Vous n'êtes dans ces lieux, messieurs, qu'une centaine:
Vous me garderez le secret.


En 1775, c'est le duc de Penthièvre, Louis Jean Marie de Bourbon, petit-fils de Louis XIV et de Mme de Montespan, qui acheta le château. Il y vécut simplement avec sa fille Marie-Adélaïde et sa belle fille la princesse de Lamballe.

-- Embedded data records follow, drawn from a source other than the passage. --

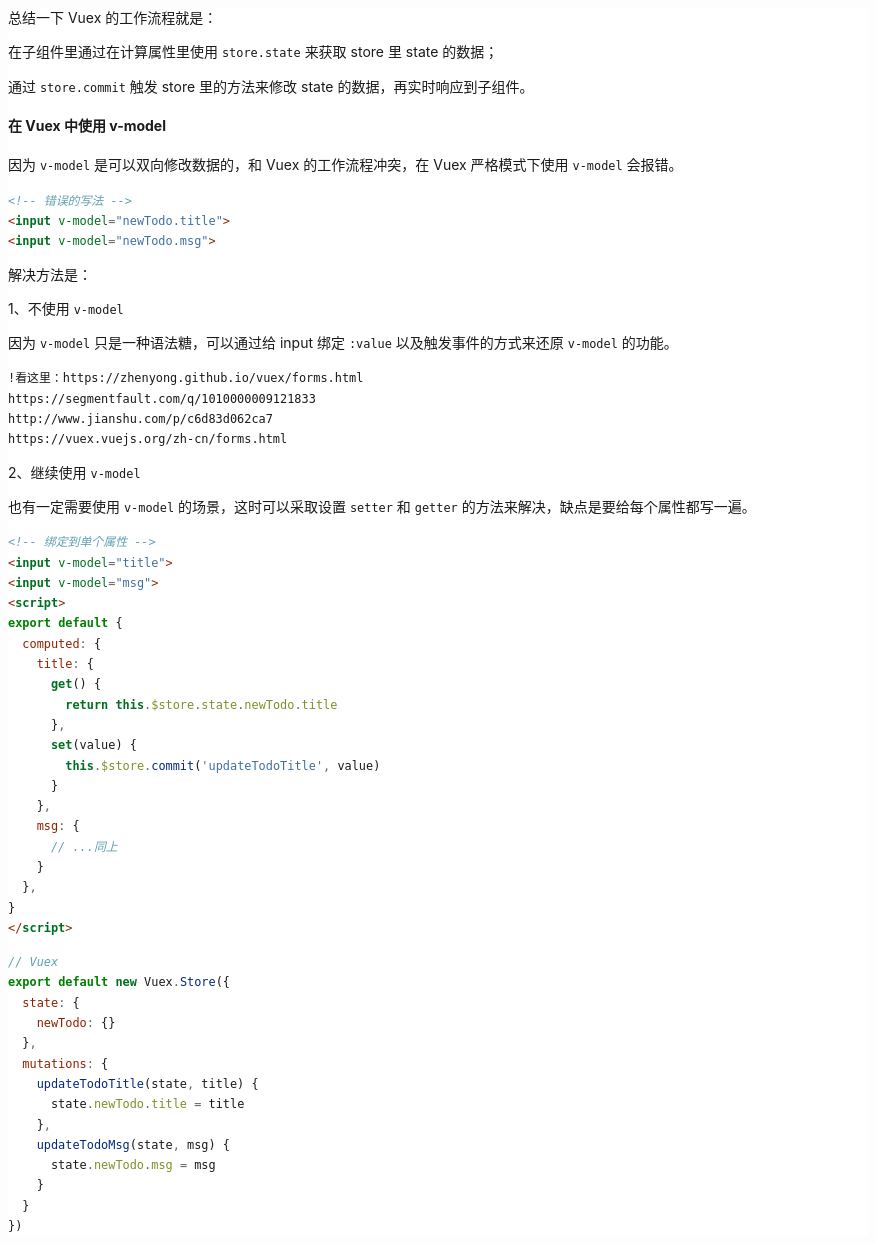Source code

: 总结一下 Vuex 的工作流程就是：

在子组件里通过在计算属性里使用 `store.state` 来获取 store 里 state 的数据；

通过 `store.commit` 触发 store 里的方法来修改 state 的数据，再实时响应到子组件。

#### 在 Vuex 中使用 v-model

因为 `v-model` 是可以双向修改数据的，和 Vuex 的工作流程冲突，在 Vuex 严格模式下使用 `v-model` 会报错。

```html
<!-- 错误的写法 -->
<input v-model="newTodo.title">
<input v-model="newTodo.msg">
```

解决方法是：

1、不使用 `v-model`

因为 `v-model` 只是一种语法糖，可以通过给 input 绑定 `:value` 以及触发事件的方式来还原 `v-model` 的功能。

```
!看这里：https://zhenyong.github.io/vuex/forms.html
https://segmentfault.com/q/1010000009121833
http://www.jianshu.com/p/c6d83d062ca7
https://vuex.vuejs.org/zh-cn/forms.html
```

2、继续使用 `v-model`

也有一定需要使用 `v-model` 的场景，这时可以采取设置 `setter` 和 `getter` 的方法来解决，缺点是要给每个属性都写一遍。

```html
<!-- 绑定到单个属性 -->
<input v-model="title">
<input v-model="msg">
<script>
export default {
  computed: {
    title: {
      get() {
        return this.$store.state.newTodo.title
      },
      set(value) {
        this.$store.commit('updateTodoTitle', value)
      }
    },
    msg: {
      // ...同上
    }
  },
}
</script>
```
```js
// Vuex
export default new Vuex.Store({
  state: {
    newTodo: {}
  },
  mutations: {
    updateTodoTitle(state, title) {
      state.newTodo.title = title
    },
    updateTodoMsg(state, msg) {
      state.newTodo.msg = msg   
    }
  }
})
```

Le chevalier Jean-Pierre Claris de Florian (1755-1794) — qui avait reçu les encouragements de Voltaire à Ferney — était le protégé favori du duc de Penthièvre. A Anet, il était chargé de répartir aux pauvres chaque année la moitié des revenus du duc, soit quatre millions de livres.

Florian

wikimedia-commons-BNF

Le futur auteur des Fables (1792) consacra alors un poème aux propriétaires successifs du château d'Anet :

Vallon délicieux, asile du repos,
Bocages toujours verts, où l'onde la plus pure
Roule paisiblement ses flots
Et vient mêler son doux murmure
Aux tendres concerts des oiseaux,
Que mon coeur est ému de vos beautés champêtres!
J'aime à me rappeler, sous ces riants berceaux,
Qu'en tout temps Anet eut pour maîtres
Ou des belles ou des héros.
HENRI bâtit ses murs, monuments de tendresse ;
Il y grava surtout le nom de sa maîtresse ;
Chaque pierre offre encor des croissants, des carquois,
Et nous dit que Diane, ici, donna des lois.
VENDOME, couronné des mains de la Victoire,
Sous ces antiques peupliers
A longtemps reposé sa gloire,
Et, lorsque de Philippe il guidait les guerriers,
Qu'il faisait fuir l'Anglais et soumettait l'Ibère,
Accablé sous le poids des grandeurs, des lauriers,
Vendôme, seul soutien d'une Cour étrangère,
A regretté d'Anet le vallon solitaire. […]
DU MAINE vint après, Du Maine, nom fameux,
Qui rappelle les arts, l'esprit, la politesse ;
Sur les gazons d'Anet, théâtre de leurs jeux,
Des immortelles Soeurs la troupe enchanteresse
Suivit et chanta sa princesse.
Enfin de ces beaux lieux PENTHIEVRE est possesseur ;
Avec lui la Bonté, la douce Bienfaisance,
Dans le palais d'Anet habitent en silence ;
Les vains Plaisirs ont fui, mais non pas le Bonheur.
Bourbon n'invite pas les folâtres bergères
A s'assembler sous les ormeaux ;
Il ne se mêle point de leurs danses légères,
Mais il leur donne des troupeaux. […]
Que ton orgueil, Anet, sur ces titres se fonde ;
D'avoir changé de Maître, eh quoi! te plaindrais-tu ?
Toi seul tu possédas tous les biens de ce monde,
Amour, Gloire, Esprit et Vertu.


Après la mort du duc de Penthièvre, en 1793, le domaine fut vendu comme bien national et dépecé. Il fut racheté en 1820 par la fille du duc de Penthièvre, la duchesse d’Orléans, puis progressivement restauré.